Samuel watched over the crib, gazing at his daughter until she fell asleep. For the first time in his life he truly loved Josie. He realized that through all their years together, he had only seen a small part of his wife. Yet he somehow realized that since the first time they made love—an occasion he could no longer precisely remember—Josie had held this child inside her; his daughter’s face had been written in her like the ripples on a pond. And the worship he had paid to his wife’s body was merely an approximation to a feeling now which he could not define, but which made his breast tremble and his lips quiver.
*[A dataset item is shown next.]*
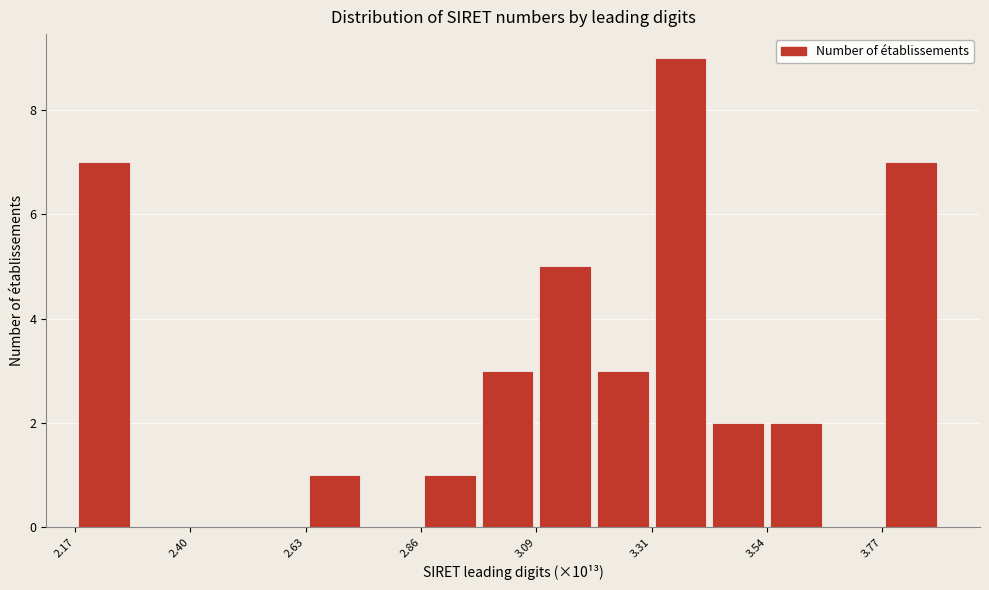

Around what value on the x-axis is the tallest bar? Give the approximate position of its centre, as read against the axis.

3.35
His greatest passion, the height of his selfhood, had been harbored not in his pleasure or in his own soul, or even in Josie’s, but in this child’s soul, distinct from them. And now the only way he could constrain himself was by gazing at his daughter, repeating like a mantra:

“This child is mine.”

He and Josie had been so enraptured with themselves that they had ignored this gift, their child, this new and perhaps everlasting spirit. His entire life up to that point had been an exercise in ignoring this pink bundle, this fiber in an unbroken circle, this single fine thread in the unrent garment of eternity.

Josie was more drunk than asleep, letting out snores indistinguishable from lewd giggles. Samuel smiled, climbing back into bed, admiring her. For the first time in his life he respected her. He had long used her as a source of pleasure and pride, failing, all those years, to see there was something in her as godlike as the verdant earth. He smiled and lay on his pillow, fondly watching her in the moonlight, until his happy vision transformed into sleep, into dreams.

Within a week’s time, Josie told him she did not want any more children, for what had already been done to her figure. He argued with her about this. Her body was etiolating in age, and no amount of toil would rejuvenate it. In fact, he had begun to grow queerly aroused by its acquired flaws. One night over dinner, Josie informed him that she had had a hysterectomy that morning; all outward signs of it were gone in a few weeks.

Samuel was never faithful to Josie after this. He was a good provider, he doted on his daughter, and neither Josie nor Samuel seriously contemplated divorce. But none of Samuel’s other women could thrill him; none had a thread like Josie’s. He once impregnated a woman from his office, but by her ninth week the baby was dead, and there was no proof of its existence besides his mistress’s occasional tears.